Every now and then, you’ll see a news story about a sinkhole that suddenly opens up and causes quite a panic. Although it may seems like these are only on rare occasions, sinkholes are actually common all over the world.
Sinkholes are called different names around the world, including swallets, swallow holes, sinks, shake holes, centoes, and dolines. Although they may be called by different names, they have very similar causes.
Sinkholes are holes in Earth’s surface caused by natural karst processes. Karst processes occur when water and chemicals dissolve carbonate rocks, such as limestone, to form sinkholes and caves.
For instance, one common scenario involves the gradual erosion of bedrock by ground water that percolates down through cracks in the bedrock. As the rock erodes and becomes weaker, spaces and caverns develop underground.
The land above the developing spaces usually remains intact until the rock underneath can no longer support it. When the ground spaces grow large enough, a sudden collapse of the surface land above can occur.
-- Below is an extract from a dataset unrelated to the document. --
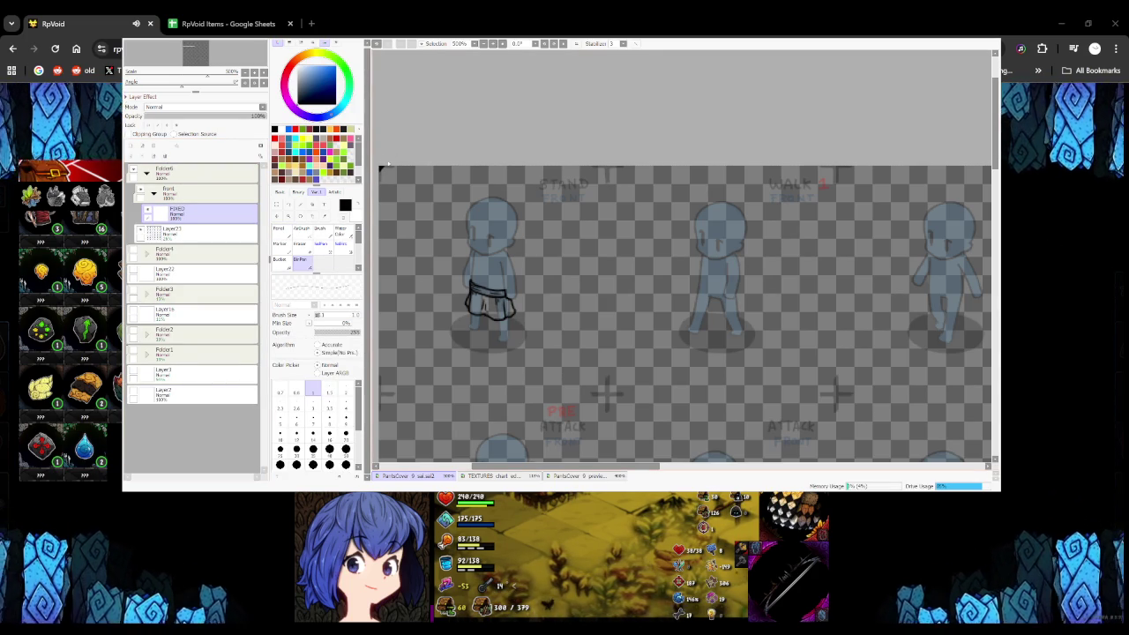
pyautogui.press('ctrl+j')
This is what happens when a sinkhole “suddenly” opens up. Obviously, the underlying process have been going on for a while.
Sinkholes can also be caused by human factors. For example, man-made mines that are no longer used occasionally cause collapses. Water and sewer pipes that break may lead to the formation of sinkholes if they create underground flows that speed the process of erosion and the exploitation of the underground water for crops.
Sinkholes range in size from 3 feet to over 2,000 feet both in width and depth.